Permits on cards for illegal Vietnamese
In an attempt to attract migrant workers from Vietnam to Thailand, the government has approved a proposal to provide work permits to illegal Vietnamese labourers.
However, the proposal requires these illegal labourers to return to Vietnam first and re-enter Thailand, according to Labour Minister Pol Gen Adul Sangsingkeo.
The proposal will benefit about 50,000 Vietnamese nationals who visit Thailand on a 30-day tourist visa and working illegally, he told the media yesterday after a meeting of the government's committee on policy for resolving migrant labour problems and tackling human trafficking in the labour sector.
The meeting was chaired by Deputy Prime Minister Prawit Wongsuwon.
The policy was approved after the committee agreed in principle to offer a wider range of jobs to Vietnamese nationals, said Pol Gen Adul.
This proposal was among a number of measures approved yesterday.
The committee also agreed to add housemaids and blue-collar workers in most industries to the list of work Vietnamese nationals will be allowed to do in Thailand, he said.
The same policy will also apply to migrant workers from Laos, Myanmar and Cambodia. But that will only happen after Thailand signs the memorandums of understanding (MoU) with the four nations on cooperation in supplying more labour to Thailand. Dates for the signing of the MoUs will be set soon.
For illegal Vietnamese labourers, Pol Gen Adult said after they return to their country, they may apply to return to Thailand as legal workers.
In the past, these illegal migrants would be treated as law breakers and barred re-entry.
The number of jobs Vietnamese workers will be allowed to take up depends on the number requested by their Thai employers, which currently stands at 3,200, he added.

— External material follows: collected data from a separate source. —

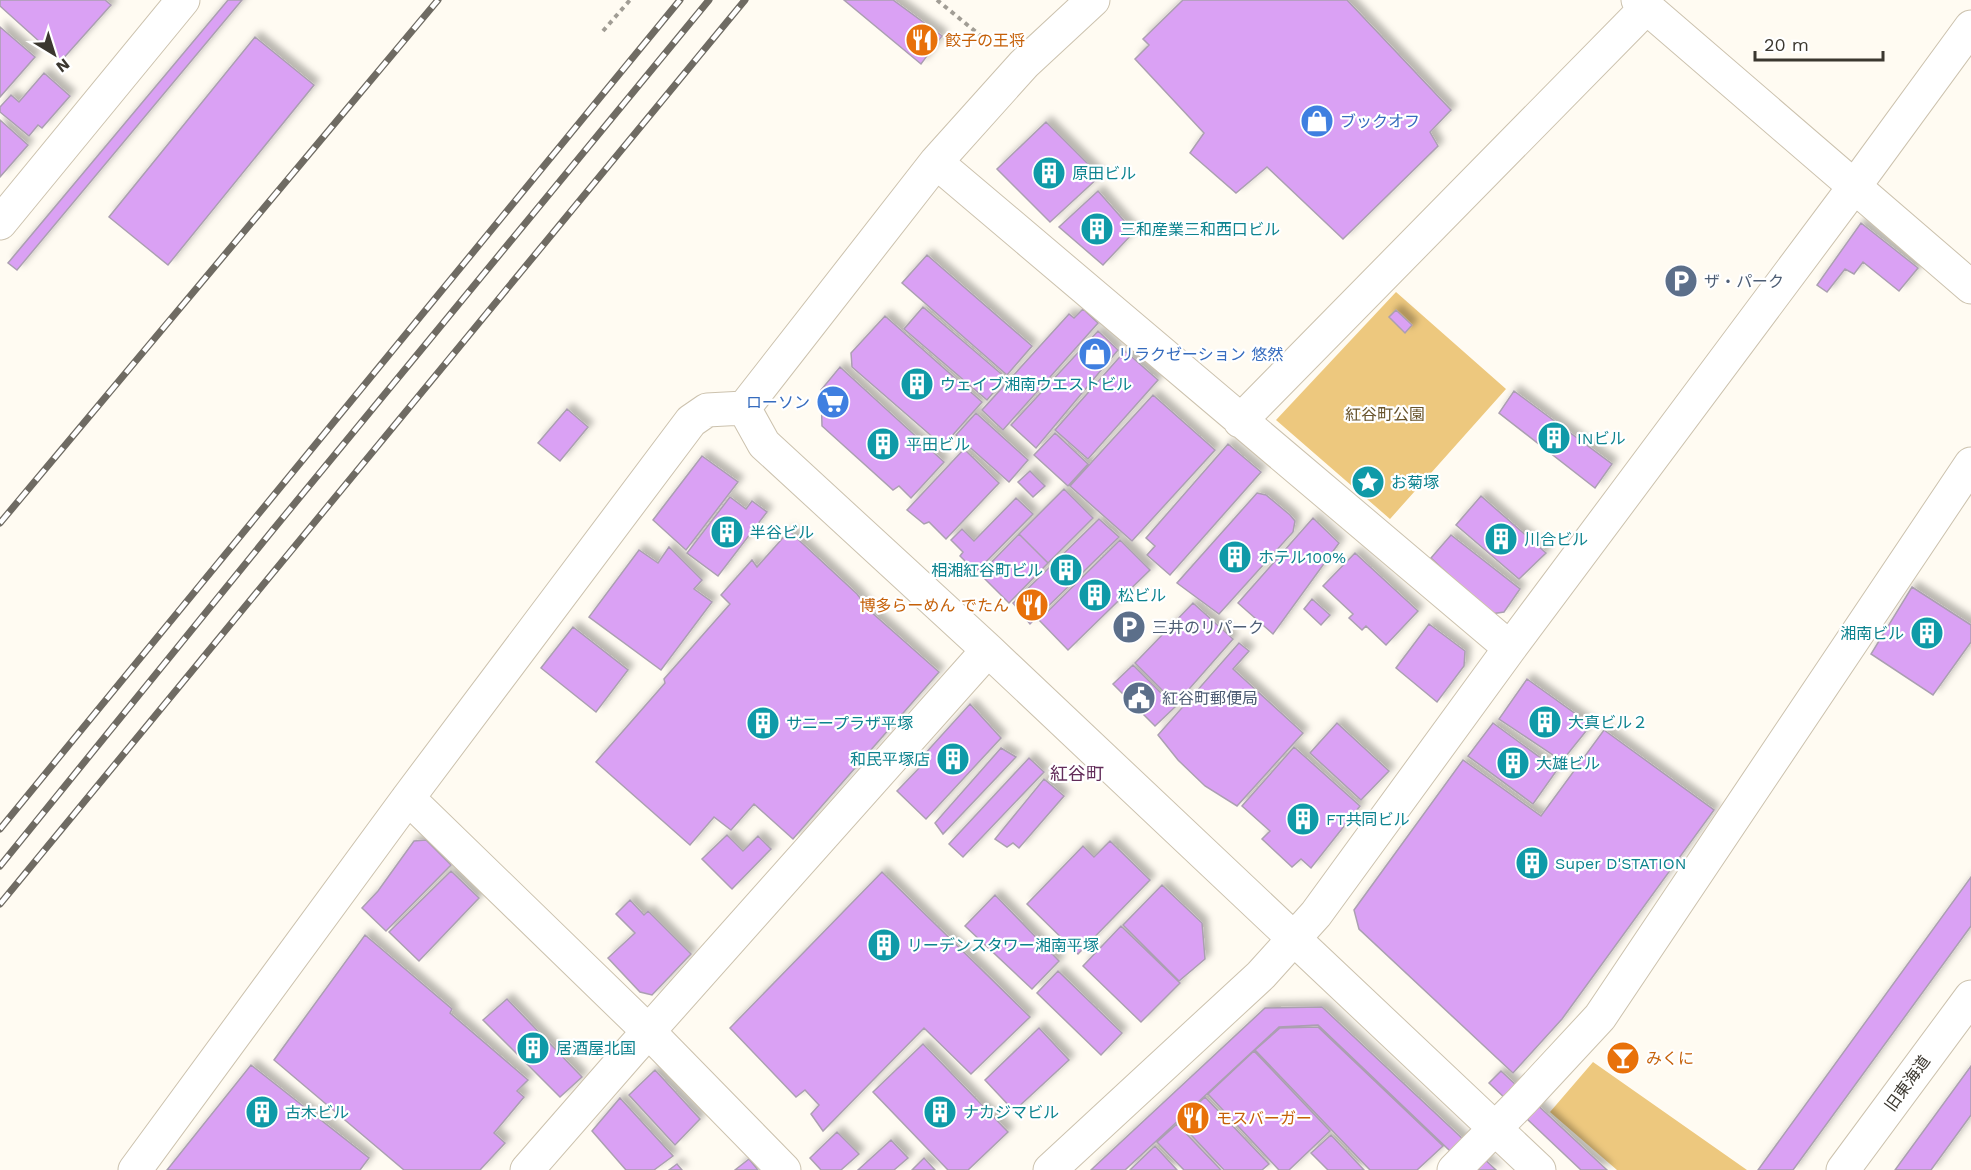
<svg xmlns="http://www.w3.org/2000/svg" width="1971" height="1170" viewBox="0 0 1971 1170" font-family="'Work Sans','Noto Sans JP',sans-serif">
  <defs>
    <filter id="shadow"><feDropShadow dx="5.5" dy="-5.5" stdDeviation="3" flood-color="#0004"/></filter>
  </defs>
  <rect width="100%" height="100%" fill="#fffbf2"/>
  <path fill="#edc87e" d="M1396 292 1506 389 1390 519 1276 420Z
    M1593 1062 1747 1170H1617L1550 1112Z"/>
  <path fill="#daa1f4" stroke="#ab9fb1" stroke-width="1.5" filter="url(#shadow)" d="M0 0H105L111 5 61 61 0 6Z
    M228 0H242L17 270 8 263Z
    M844 0H893L942 36 921 64Z
    M1183 0H1347L1451 110 1430 132 1438 146 1343 239 1267 167 1236 193 1190 153 1204 133 1135 59 1149 45 1143 39Z
    M0 27 35 57 0 97Z
    M255 37 314 85 168 265 109 217Z
    M44 73 70 96 42 128 38 125 29 136 0 112V107L11 95 19 102Z
    M0 120 28 145 0 177Z
    M1046 122 1100 176 1050 222 997 169Z
    M1098 191 1134 232 1103 265 1059 227Z
    M1861 223 1918 268 1899 291 1863 262 1854 274 1845 269 1827 292 1817 285Z
    M927 255 1032 346 1007 375 902 283Z
    M923 307 1006 378 987 400 904 329Z
    M1083 309 1098 323 1003 430 982 410 1069 314 1074 318Z
    M1396 310 1412 325 1405 333 1389 317Z
    M885 316 982 402 943 446 852 367 851 353Z
    M1098 331 1118 350 1036 448 1011 425Z
    M1125 351 1158 380 1088 459 1055 430Z
    M840 367 944 462 911 498 899 486 893 490 822 426 821 390Z
    M1514 391 1612 464 1595 488 1499 413Z
    M1153 395 1215 450 1132 541 1070 486Z
    M567 409 588 427 560 461 538 443Z
    M976 413 1028 460 1009 482 956 435Z
    M1055 433 1088 464 1068 486 1034 455Z
    M1228 444 1261 472 1170 575 1147 555 1155 546 1146 538Z
    M964 449 999 483 946 539 929 522 924 524 907 510Z
    M702 456 738 482 686 550 653 520Z
    M1030 471 1045 486 1033 497 1018 482Z
    M1064 489 1093 518 1048 563 1019 534Z
    M1257 493 1266 495 1290 515 1295 521 1293 532 1219 614 1177 583Z
    M1481 496 1546 553 1519 579 1456 525Z
    M730 497 746 509 752 501 767 512 718 576 687 553Z
    M1016 498 1033 514 976 572 960 556 963 552 951 540 962 529 974 541Z
    M1313 518 1339 543 1273 634 1238 603Z
    M1099 519 1119 537 1030 624 1013 603Z
    M789 531 857 594 870 611 939 672 793 839 754 804 731 830 714 817 690 845 596 762 665 683 664 679 730 604 721 595 752 560 757 567Z
    M1019 534 1048 563 1009 603 980 574Z
    M1451 535 1520 589 1504 612 1491 614 1431 558Z
    M1120 540 1150 570 1068 650 1039 620Z
    M669 547 702 580 694 589 712 602 661 670 589 617 639 550 658 563Z
    M1355 553 1418 611 1386 645 1366 626 1362 630 1349 618 1353 614 1323 586Z
    M1912 587 1971 625V642L1933 695 1871 654Z
    M1312 599 1330 615 1321 625 1304 609Z
    M1193 603 1233 639 1176 704 1135 663Z
    M1429 624 1465 651 1464 666 1437 702 1396 668Z
    M573 627 628 670 596 712 541 668Z
    M1239 643 1249 651 1233 669 1303 733 1237 806 1205 786 1178 760 1158 735Z
    M1133 665 1175 707 1155 726 1113 684Z
    M1527 679 1591 725 1562 761 1499 719Z
    M970 704 1001 738 926 819 897 791 925 762 922 757Z
    M1337 723 1389 771 1361 800 1310 753Z
    M1493 723 1557 770 1533 804 1468 756Z
    M1604 730 1714 810 1562 1019 1513 1073 1359 929 1354 910 1463 760 1541 816Z
    M1294 747 1360 806 1311 868 1301 859 1292 867 1262 839 1270 831 1242 806Z
    M1001 748 1016 757 943 834 935 823Z
    M1029 758 1044 772 963 857 949 844Z
    M1044 779 1064 796 1019 848 1013 843 1007 847 995 839Z
    M727 835 743 851 758 836 771 849 732 889 702 859Z
    M426 840 451 865 386 931 362 908 378 891 414 841Z
    M1110 841 1150 880 1078 954 1027 904 1083 846 1094 857Z
    M451 871 479 898 419 961 389 932Z
    M882 872 1030 1017 971 1074 924 1028 823 1131 811 1114 819 1105 805 1090 796 1097 730 1028Z
    M1971 877V926L1793 1170H1758Z
    M1162 885 1202 923 1205 959 1179 981 1123 925Z
    M995 895 1059 961 1032 989 965 926Z
    M630 900 644 915 648 911 691 954 652 995 640 992 608 958 635 933 616 914Z
    M1121 926 1180 983 1141 1022 1083 966Z
    M365 935 452 1009 450 1013 528 1080 517 1091 524 1097 494 1133 505 1143 480 1170H404L274 1060Z
    M1058 971 1122 1033 1101 1055 1037 993Z
    M507 999 582 1077 560 1097 483 1020Z
    M1322 1007 1496 1170H1470L1318 1025 1279 1027 1125 1170H1091L1265 1008Z
    M1318 1027 1443 1146 1417 1170H1370L1255 1050 1280 1028Z
    M1039 1028 1069 1060 1014 1111 985 1080Z
    M923 1044 1008 1132 968 1170H948L873 1092Z
    M1254 1051 1330 1131 1289 1170H1279L1208 1094Z
    M251 1065 369 1158 360 1170H167Z
    M1971 1066V1115L1931 1170H1895Z
    M655 1070 700 1119 675 1145 629 1095Z
    M1501 1071 1607 1170H1581L1489 1083Z
    M1205 1097 1269 1164 1262 1170H1224L1179 1122Z
    M620 1098 673 1156 654 1170H626L592 1131Z
    M1177 1124 1221 1170H1184L1157 1142Z
    M837 1132 859 1154 841 1170H821L810 1158Z
    M1331 1135 1364 1170H1328L1311 1153Z
    M891 1140 908 1158 894 1170H858Z
    M1155 1146 1177 1170H1130Z
    M924 1158 935 1170H912Z
    M749 1159 758 1170H735Z
    M677 1164 682 1170H669Z"/>
  <g fill="none" stroke-linecap="round" stroke-linejoin="round">
    <g stroke="#ccc2ae" stroke-width="35">
      <path id="minor" d="M1638 0 1971 287
        M936 162 1510 648
        M0 223 183 0
        M744 408 764 444 988 650 1539 1170
        M1240 421 1647 7
        M408 798 648 1031 784 1170
        M135 1170 408 798 691 421 707 410 744 408 936 162 1024 64 1093 0
        M527 1170 630 1052 988 650
        M1050 1170 1261 975 1316 914 1510 648 1854 187 1971 27
        M1454 1170 1522 1101 1600 1017 1971 464
        M1843 1170 1971 997"/>
    </g>
    <path stroke="#a19d95" stroke-width="4" stroke-dasharray="4.5 4.5" stroke-linecap="butt" d="M937 0 987 41
      M603 31 630 0"/>
    <use href="#minor" stroke="#fff" stroke-width="33"/>
    <g stroke="#6f6b63" stroke-width="7">
      <path id="rail" d="M0 523 438 0
        M0 829 680 0
        M0 866 272 531 709 0
        M0 904 745 0"/>
    </g>
    <use href="#rail" stroke="#fff" stroke-width="4.5" stroke-dasharray="14" stroke-linecap="butt"/>
  </g>
  <defs>
    <g id="restaurant-disc" transform="scale(1.725)"><circle r="9.5" fill="#e8710a" stroke="#fff"/><path d="M-5-6h1v4h1v-4h1v4h1v-4h1v5L-1.5 .5V6h-2V.5L-5-1ZM5-6V6H3V1.5H1.5Q1.5-4 5-6Z" fill="#fff"/></g>
    <g id="shop-disc" transform="scale(1.725)"><circle r="9.5" fill="#3f7fe0" stroke="#fff"/><path d="M-5-2.5h2.3a2.7 3.5 0 0 1 5.4 0H5L5.5 6h-11ZM-1.5-2.5h3a1.5 2.3 0 0 0-3 0Z" fill="#fff"/></g>
    <g id="building-disc" transform="scale(1.725)"><circle r="9.5" fill="#0f9aa8" stroke="#fff"/><path d="M-4-6H4V6H1V3H-1V6H-4ZM-2.5-4.3h1.7v1.8h-1.7ZM.8-4.3h1.7v1.8H.8ZM-2.5-1h1.7V.8h-1.7ZM.8-1h1.7V.8H.8Z" fill="#fff"/></g>
    <g id="parking-disc" transform="scale(1.725)"><circle r="9.5" fill="#5c6f8a" stroke="#fff"/><path d="M-3.5-5.5H1a3.5 3.5 0 0 1 0 7H-1V5.5H-3.5ZM-1-3.4V-.6H.8a1.4 1.4 0 0 0 0-2.8Z" fill="#fff"/></g>
    <g id="supermarket-disc" transform="scale(1.725)"><circle r="9.5" fill="#3f7fe0" stroke="#fff"/><path d="M-6-5.5h2.5l.6 2H6L4.5 2H-2.5L-4.4-4H-6ZM-1.5 3.2a1.3 1.3 0 1 0 .1 0ZM3 3.2a1.3 1.3 0 1 0 .1 0Z" fill="#fff"/></g>
    <g id="sight-disc" transform="scale(1.725)"><circle r="9.5" fill="#0f9aa8" stroke="#fff"/><path d="M0-6L1.8-2.2L6-1.7L2.9 1.2L3.7 5.4L0 3.3L-3.7 5.4L-2.9 1.2L-6-1.7L-1.8-2.2Z" fill="#fff"/></g>
    <g id="civic-disc" transform="scale(1.725)"><circle r="9.5" fill="#5c6f8a" stroke="#fff"/><path d="M-.6-6.5H3V-4.5H.6V-3L4-1V1h2V6H-6V1h2V-1L-.6-3ZM-1.2 2.5V6h2.4V2.5Z" fill="#fff"/></g>
    <g id="bar-disc" transform="scale(1.725)"><circle r="9.5" fill="#e8710a" stroke="#fff"/><path d="M-6-5H6L.8 .8V4.5H3.5V6h-7V4.5H-.8V.8Z" fill="#fff"/></g>
  </defs>
  <g fill-rule="evenodd">
    <use href="#restaurant-disc" x="922" y="40"/>
    <use href="#shop-disc" x="1317" y="121"/>
    <use href="#building-disc" x="1049" y="173"/>
    <use href="#building-disc" x="1097" y="229"/>
    <use href="#parking-disc" x="1681" y="281"/>
    <use href="#shop-disc" x="1095" y="354"/>
    <use href="#building-disc" x="917" y="384"/>
    <use href="#supermarket-disc" x="833" y="402"/>
    <use href="#building-disc" x="1554" y="438"/>
    <use href="#building-disc" x="883" y="444"/>
    <use href="#sight-disc" x="1368" y="482"/>
    <use href="#building-disc" x="727" y="532"/>
    <use href="#building-disc" x="1501" y="539"/>
    <use href="#building-disc" x="1235" y="557"/>
    <use href="#building-disc" x="1066" y="570"/>
    <use href="#building-disc" x="1095" y="595"/>
    <use href="#restaurant-disc" x="1032" y="605"/>
    <use href="#parking-disc" x="1129" y="627"/>
    <use href="#building-disc" x="1927" y="633"/>
    <use href="#civic-disc" x="1139" y="698"/>
    <use href="#building-disc" x="1545" y="722"/>
    <use href="#building-disc" x="763" y="723"/>
    <use href="#building-disc" x="953" y="759"/>
    <use href="#building-disc" x="1513" y="763"/>
    <use href="#building-disc" x="1303" y="819"/>
    <use href="#building-disc" x="1532" y="863"/>
    <use href="#building-disc" x="884" y="945"/>
    <use href="#building-disc" x="533" y="1048"/>
    <use href="#bar-disc" x="1623" y="1058"/>
    <use href="#building-disc" x="262" y="1112"/>
    <use href="#building-disc" x="940" y="1112"/>
    <use href="#restaurant-disc" x="1193" y="1118"/>
  </g>
  <g text-anchor="middle" stroke-width="4.5" stroke-linejoin="round" paint-order="stroke">
    <g font-size="16" fill="#c56008" stroke="#fff" text-anchor="start">
      <text x="945" y="46">餃子の王将</text>
      <text x="1009" y="611" text-anchor="end">博多らーめん でたん</text>
      <text x="1646" y="1064">みくに</text>
      <text x="1216" y="1124">モスバーガー</text>
    </g>
    <g font-size="16" fill="#366cbe" stroke="#fff" text-anchor="start">
      <text x="1340" y="127">ブックオフ</text>
      <text x="1118" y="360">リラクゼーション 悠然</text>
      <text x="810" y="408" text-anchor="end">ローソン</text>
    </g>
    <g font-size="16" fill="#0d838f" stroke="#fff" text-anchor="start">
      <text x="1072" y="179">原田ビル</text>
      <text x="1120" y="235">三和産業三和西口ビル</text>
      <text x="940" y="390">ウェイブ湘南ウエストビル</text>
      <text x="1577" y="444">INビル</text>
      <text x="906" y="450">平田ビル</text>
      <text x="1391" y="488">お菊塚</text>
      <text x="750" y="538">半谷ビル</text>
      <text x="1524" y="545">川合ビル</text>
      <text x="1258" y="563">ホテル100%</text>
      <text x="1043" y="576" text-anchor="end">相湘紅谷町ビル</text>
      <text x="1118" y="601">松ビル</text>
      <text x="1904" y="639" text-anchor="end">湘南ビル</text>
      <text x="1568" y="728">大真ビル２</text>
      <text x="786" y="729">サニープラザ平塚</text>
      <text x="930" y="765" text-anchor="end">和民平塚店</text>
      <text x="1536" y="769">大雄ビル</text>
      <text x="1326" y="825">FT共同ビル</text>
      <text x="1555" y="869">Super D'STATION</text>
      <text x="907" y="951">リーデンスタワー湘南平塚</text>
      <text x="556" y="1054">居酒屋北国</text>
      <text x="285" y="1118">古木ビル</text>
      <text x="963" y="1118">ナカジマビル</text>
    </g>
    <g font-size="16" fill="#4e5e75" stroke="#fff" text-anchor="start">
      <text x="1704" y="287">ザ・パーク</text>
      <text x="1152" y="633">三井のリパーク</text>
      <text x="1162" y="704">紅谷町郵便局</text>
    </g>
    <g font-size="16" fill="#67532b" stroke="#fff">
      <text x="1385" y="420">紅谷町公園</text>
    </g>
    <g font-size="16" fill="#3b372f" stroke="#fff">
      <text transform="translate(1907 1083) rotate(-54)" y="6">旧東海道</text>
    </g>
    <g font-size="18" fill="#622c59" stroke="#fff">
      <text x="1077" y="780">紅谷町</text>
    </g>
  </g>
  <g transform="translate(54 54) rotate(142)" stroke="#ffffff" stroke-width="4.5" paint-order="stroke">
  <path d="M0-4.5L10 22L0 15L-10 22Z" fill="#3b372f"/>
  <text y="-9" font-size="16" font-weight="bold" text-anchor="middle" fill="#3b372f">N</text>
  </g>
  <path d="M1755 51v9h128v-9" fill="none" stroke="#3b372f" stroke-width="3"/>
  <text x="1764" y="51" font-size="18" fill="#3b372f" stroke="#ffffff" stroke-width="4.5" paint-order="stroke">20 m</text>
</svg>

More jobs for Vietnamese migrant workers is expected when the Thai-Vietnamese MoU is actually amended to allow for a wider range of jobs that can be done.
"After all, only the necessary number of Vietnamese migrant workers will be permitted to come and work here without affecting Thai workers and internal security," Pol Gen Adul.
With Thais eschewing jobs in the service industry, in favour of setting up businesses or online work, the labour pool for services is rapidly drying up, said the ministry.
Several business operators have turned to Vietnamese workers with knowledge of languages to make up the shortfall, said the ministry.
Sectors that have favoured Vietnamese labourers are the hotel and tourist industry.
Another important topic discussed and approved at yesterday's meeting were three measures to deal with a shortage of labour in the fishing industry, said Pol Gen Adul.
The first measure is to extend the time for about 11,000 migrant workers whose work permit is due to expire at the end of this month (Sept 30) to continue working in Thailand for another two years, he said.
They will, however, be required to report to labour authorities at the ministry's one-stop-service centres in coastal 22 provinces every year.
In the second measure, any other migrant workers holding a valid passport, temporary passport, certificate of identity or other travel documents and currently staying in Thailand will be issued a one-year work permit if they are interested in working in the fishing industry, he said.
The other measure approved is a plan to import 42,000 additional migrant workers from Myanmar for the fishing industry in response to a request by National Fisheries Association of Thailand, according to Pol Gen Adul.
An administration centre will be opened in Ranong province specifically to handle the registration of new Myanmar workers expected to arrive in the province from Kawthaung.